Chimp-human split fuzzy?

When the ancestors of human beings and the ancestors of chimpanzees parted ways 6.3 million years ago, it was probably a long goodbye. Some of their descendants may even have gone back for a final tryst.

That's the conclusion scientists have reached by comparing the genes of human beings and their closest animal relatives to sketch a picture of human origins far more detailed than what fossil bones have revealed.

According to the new theory, chimps and humans shared a common, apelike ancestor much more recently than previously thought. When the two emerging species split, it wasn't a clean break. Some members seem to have interbred 1.2 million years after they first diverged — before finally going their separate ways for good.

If this theory proves correct, it means modern people are descended from something akin to chimp/human hybrids. That's a new idea, and it challenges the prevailing view that hybrids tend to die out.

It also strongly suggests that some of the oldest bones of "proto-humans" — including the 7 million-year-old Toumai skull unearthed in Chad in 2001 — may have belonged to a line of nonhybrids that died out and were not human ancestors at all.

This narrative, by a team of geneticists and biostatisticians from the Broad Institute of Harvard and Massachusetts Institute of Technology (MIT), not only casts new light on the origin of humans, it raises questions about how all new species arise.

"This is contributing to the idea that species are kind of fuzzy. They become real over time, but it takes millions of years," said James Mallet, a geneticist at University College in London not involved in the new research. "We probably had a bit of a messy origin."

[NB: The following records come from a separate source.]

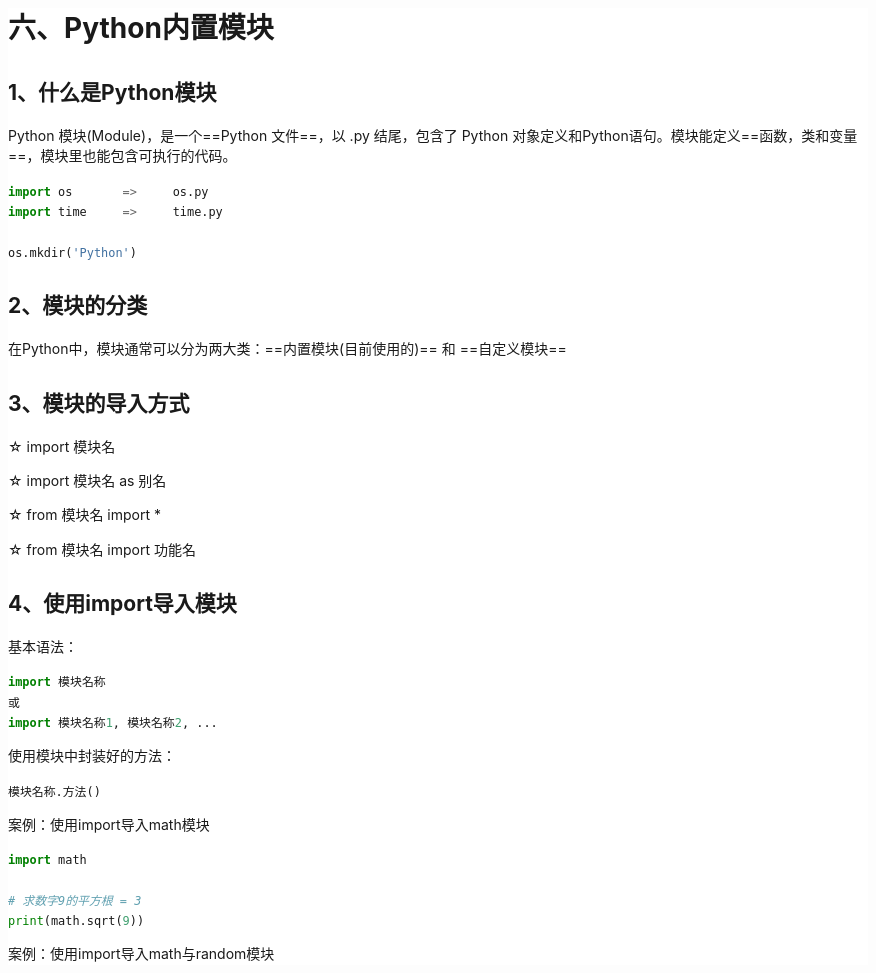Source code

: # 六、Python内置模块

## 1、什么是Python模块

Python 模块(Module)，是一个==Python 文件==，以 .py 结尾，包含了 Python 对象定义和Python语句。模块能定义==函数，类和变量==，模块里也能包含可执行的代码。

```python
import os		=>     os.py
import time	    =>     time.py

os.mkdir('Python')
```

## 2、模块的分类

在Python中，模块通常可以分为两大类：==内置模块(目前使用的)== 和 ==自定义模块==

## 3、模块的导入方式

☆ import 模块名

☆ import 模块名 as 别名

☆ from 模块名 import *

☆ from 模块名 import 功能名

## 4、使用import导入模块

基本语法：

```python
import 模块名称
或
import 模块名称1, 模块名称2, ...
```

使用模块中封装好的方法：

```python
模块名称.方法()
```



案例：使用import导入math模块

```python
import math

# 求数字9的平方根 = 3
print(math.sqrt(9))
```

案例：使用import导入math与random模块
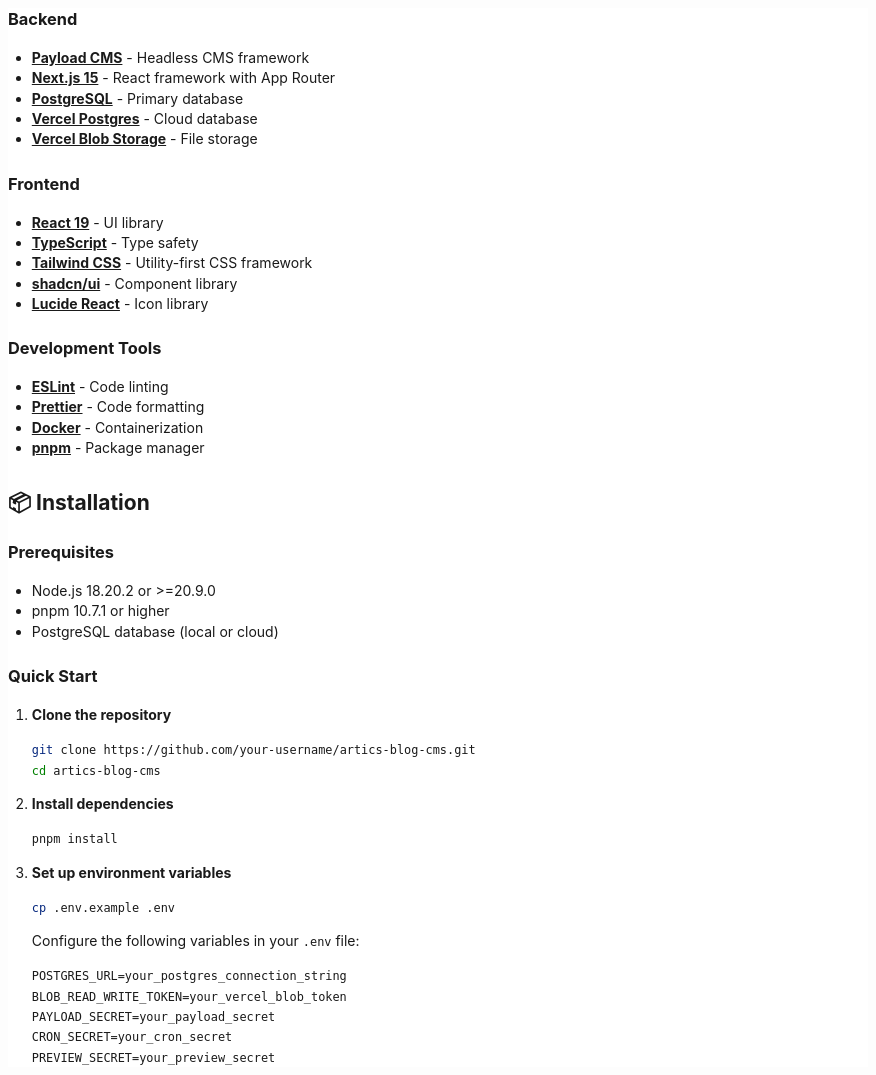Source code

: ### Backend

- **[Payload CMS](https://payloadcms.com/)** - Headless CMS framework
- **[Next.js 15](https://nextjs.org/)** - React framework with App Router
- **[PostgreSQL](https://www.postgresql.org/)** - Primary database
- **[Vercel Postgres](https://vercel.com/docs/storage/vercel-postgres)** - Cloud database
- **[Vercel Blob Storage](https://vercel.com/docs/storage/vercel-blob)** - File storage

### Frontend

- **[React 19](https://react.dev/)** - UI library
- **[TypeScript](https://www.typescriptlang.org/)** - Type safety
- **[Tailwind CSS](https://tailwindcss.com/)** - Utility-first CSS framework
- **[shadcn/ui](https://ui.shadcn.com/)** - Component library
- **[Lucide React](https://lucide.dev/)** - Icon library

### Development Tools

- **[ESLint](https://eslint.org/)** - Code linting
- **[Prettier](https://prettier.io/)** - Code formatting
- **[Docker](https://www.docker.com/)** - Containerization
- **[pnpm](https://pnpm.io/)** - Package manager

## 📦 Installation

### Prerequisites

- Node.js 18.20.2 or >=20.9.0
- pnpm 10.7.1 or higher
- PostgreSQL database (local or cloud)

### Quick Start

1. **Clone the repository**

   ```bash
   git clone https://github.com/your-username/artics-blog-cms.git
   cd artics-blog-cms
   ```

2. **Install dependencies**

   ```bash
   pnpm install
   ```

3. **Set up environment variables**

   ```bash
   cp .env.example .env
   ```

   Configure the following variables in your `.env` file:

   ```env
   POSTGRES_URL=your_postgres_connection_string
   BLOB_READ_WRITE_TOKEN=your_vercel_blob_token
   PAYLOAD_SECRET=your_payload_secret
   CRON_SECRET=your_cron_secret
   PREVIEW_SECRET=your_preview_secret
   ```
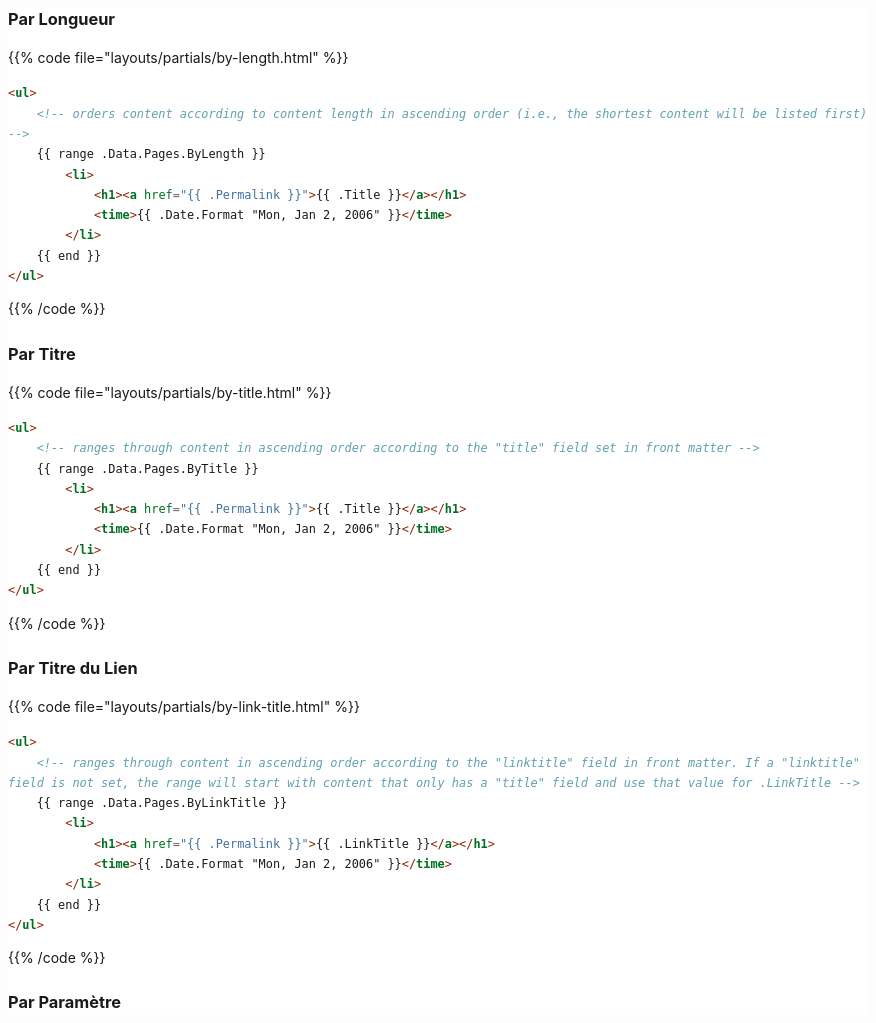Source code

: ### Par Longueur

{{% code file="layouts/partials/by-length.html" %}}
```html
<ul>
    <!-- orders content according to content length in ascending order (i.e., the shortest content will be listed first) -->
    {{ range .Data.Pages.ByLength }}
        <li>
            <h1><a href="{{ .Permalink }}">{{ .Title }}</a></h1>
            <time>{{ .Date.Format "Mon, Jan 2, 2006" }}</time>
        </li>
    {{ end }}
</ul>
```
{{% /code %}}

### Par Titre

{{% code file="layouts/partials/by-title.html" %}}
```html
<ul>
    <!-- ranges through content in ascending order according to the "title" field set in front matter -->
    {{ range .Data.Pages.ByTitle }}
        <li>
            <h1><a href="{{ .Permalink }}">{{ .Title }}</a></h1>
            <time>{{ .Date.Format "Mon, Jan 2, 2006" }}</time>
        </li>
    {{ end }}
</ul>
```
{{% /code %}}

### Par Titre du Lien

{{% code file="layouts/partials/by-link-title.html" %}}
```html
<ul>
    <!-- ranges through content in ascending order according to the "linktitle" field in front matter. If a "linktitle" field is not set, the range will start with content that only has a "title" field and use that value for .LinkTitle -->
    {{ range .Data.Pages.ByLinkTitle }}
        <li>
            <h1><a href="{{ .Permalink }}">{{ .LinkTitle }}</a></h1>
            <time>{{ .Date.Format "Mon, Jan 2, 2006" }}</time>
        </li>
    {{ end }}
</ul>
```
{{% /code %}}

### Par Paramètre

The research is the latest fruit of the Human Genome Initiative, which transcribed and read out the entire genetic message of human chromosomes, completed in 2003.

The evidence of ancestral chimp and human interbreeding emerged from comparing parts of their genomes to each other and to those of gorillas, orangutans and macaques. The separation into two species "left a footprint on our genome that we can go back and read," said Eric Lander of MIT. "We were never able to look at things like this before."

Human beings have 23 pairs of chromosomes that contain about 30,000 genes. Each gene is made of strands of DNA "letters" in a specific order, and the letters can change, by mutation, over time. The rate at which changes occur is fairly constant — and very, very slow.

As a result, genetic mutations can be used as a kind of evolutionary clock. The number of DNA differences between two species' versions of the same gene is an indication of how long the species have been separate — how long since individuals were last sharing genes.

When Nick Patterson of MIT and his colleagues at the Broad Institute compared the genes of humans and chimps, they found one of the chromosomes — the female sex chromosome known as X — was 1.2 million years younger than the others. It appeared the two species shared a common ancestor who gave them both their X chromosomes, and did so more recently than the ancestors who gave them the other chromosomes.

How could that be?

The best explanation, the scientists think, is that ancient humans and chimps split not once, but twice. The first time was more than 6.3 million years ago. The second time was at least a million years later.

Some of the evolving human ancestors probably bred with the evolving chimpanzees.

Males have only one X chromosome. As is often the case with hybrids, the male offspring from these unions probably would have been infertile.

But the females, which have two X chromosomes, would have been fertile. If some of those hybrid females then bred with proto-chimpanzee males, some of their male offspring would have gotten a working X from the chimp side of the family.

The evolutionary clock indicates this happened no more than 6.3 million years ago, and perhaps as recently as 5.4 million years ago.